Check each line below for "active" and report how many have it, nothing else.

▬▬▬▬▬▬▬▬▬▬

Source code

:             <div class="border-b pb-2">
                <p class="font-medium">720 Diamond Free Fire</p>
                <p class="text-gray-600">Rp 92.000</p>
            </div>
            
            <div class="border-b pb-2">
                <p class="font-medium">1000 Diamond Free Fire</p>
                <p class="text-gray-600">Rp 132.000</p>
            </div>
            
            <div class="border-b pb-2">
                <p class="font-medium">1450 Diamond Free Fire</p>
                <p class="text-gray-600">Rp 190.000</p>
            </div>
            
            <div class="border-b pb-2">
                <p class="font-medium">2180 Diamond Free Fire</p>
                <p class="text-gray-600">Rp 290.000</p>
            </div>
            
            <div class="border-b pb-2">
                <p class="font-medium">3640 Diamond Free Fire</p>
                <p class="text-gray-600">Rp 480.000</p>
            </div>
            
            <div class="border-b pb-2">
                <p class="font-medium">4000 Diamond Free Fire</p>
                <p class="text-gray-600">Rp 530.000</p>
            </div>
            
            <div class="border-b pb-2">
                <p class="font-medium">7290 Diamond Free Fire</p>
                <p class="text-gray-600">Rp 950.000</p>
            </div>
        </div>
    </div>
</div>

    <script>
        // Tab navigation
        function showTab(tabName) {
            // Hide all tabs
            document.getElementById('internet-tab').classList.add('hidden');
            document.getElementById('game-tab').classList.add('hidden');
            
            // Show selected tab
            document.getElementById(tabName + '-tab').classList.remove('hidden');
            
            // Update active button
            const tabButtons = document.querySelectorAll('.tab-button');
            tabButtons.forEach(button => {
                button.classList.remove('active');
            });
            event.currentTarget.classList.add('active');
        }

▬▬▬▬▬▬▬▬▬▬

> Solution to this exercise
3